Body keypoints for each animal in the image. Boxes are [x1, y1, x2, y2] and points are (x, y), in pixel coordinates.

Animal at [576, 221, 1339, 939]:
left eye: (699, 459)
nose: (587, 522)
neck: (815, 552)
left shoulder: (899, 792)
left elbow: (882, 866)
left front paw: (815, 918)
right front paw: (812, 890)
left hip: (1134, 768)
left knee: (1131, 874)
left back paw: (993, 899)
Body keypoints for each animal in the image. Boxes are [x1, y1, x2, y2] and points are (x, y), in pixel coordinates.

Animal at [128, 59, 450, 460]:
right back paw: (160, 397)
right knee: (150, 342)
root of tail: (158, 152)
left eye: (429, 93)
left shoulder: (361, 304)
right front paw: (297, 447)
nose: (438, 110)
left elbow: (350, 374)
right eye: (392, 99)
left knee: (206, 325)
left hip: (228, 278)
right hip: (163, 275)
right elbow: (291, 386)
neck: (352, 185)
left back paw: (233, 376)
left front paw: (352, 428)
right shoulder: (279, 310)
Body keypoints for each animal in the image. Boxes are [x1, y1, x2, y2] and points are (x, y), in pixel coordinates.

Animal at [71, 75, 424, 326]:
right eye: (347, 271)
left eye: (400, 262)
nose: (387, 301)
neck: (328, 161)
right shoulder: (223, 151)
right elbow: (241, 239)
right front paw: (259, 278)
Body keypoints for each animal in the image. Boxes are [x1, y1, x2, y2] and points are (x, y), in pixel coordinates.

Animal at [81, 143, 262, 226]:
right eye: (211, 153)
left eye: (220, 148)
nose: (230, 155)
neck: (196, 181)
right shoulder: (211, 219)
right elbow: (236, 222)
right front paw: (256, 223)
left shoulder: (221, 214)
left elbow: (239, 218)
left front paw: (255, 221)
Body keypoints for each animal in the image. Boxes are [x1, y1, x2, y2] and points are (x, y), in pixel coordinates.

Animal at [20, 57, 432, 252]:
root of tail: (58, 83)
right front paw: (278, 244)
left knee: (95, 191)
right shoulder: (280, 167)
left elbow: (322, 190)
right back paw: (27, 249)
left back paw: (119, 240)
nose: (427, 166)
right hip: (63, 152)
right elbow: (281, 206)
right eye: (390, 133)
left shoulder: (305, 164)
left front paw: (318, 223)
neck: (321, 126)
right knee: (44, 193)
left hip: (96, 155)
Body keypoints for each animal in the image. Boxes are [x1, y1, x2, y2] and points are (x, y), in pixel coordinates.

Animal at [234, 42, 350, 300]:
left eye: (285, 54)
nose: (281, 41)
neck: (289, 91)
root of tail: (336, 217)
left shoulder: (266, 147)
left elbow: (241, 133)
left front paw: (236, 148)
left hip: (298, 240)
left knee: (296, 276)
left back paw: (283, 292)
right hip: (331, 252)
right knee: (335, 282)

_ _ _

**What you will do:**
A single number is the expected reply: the number of lines in the listing that contain the string "front".

**Task answer:**
10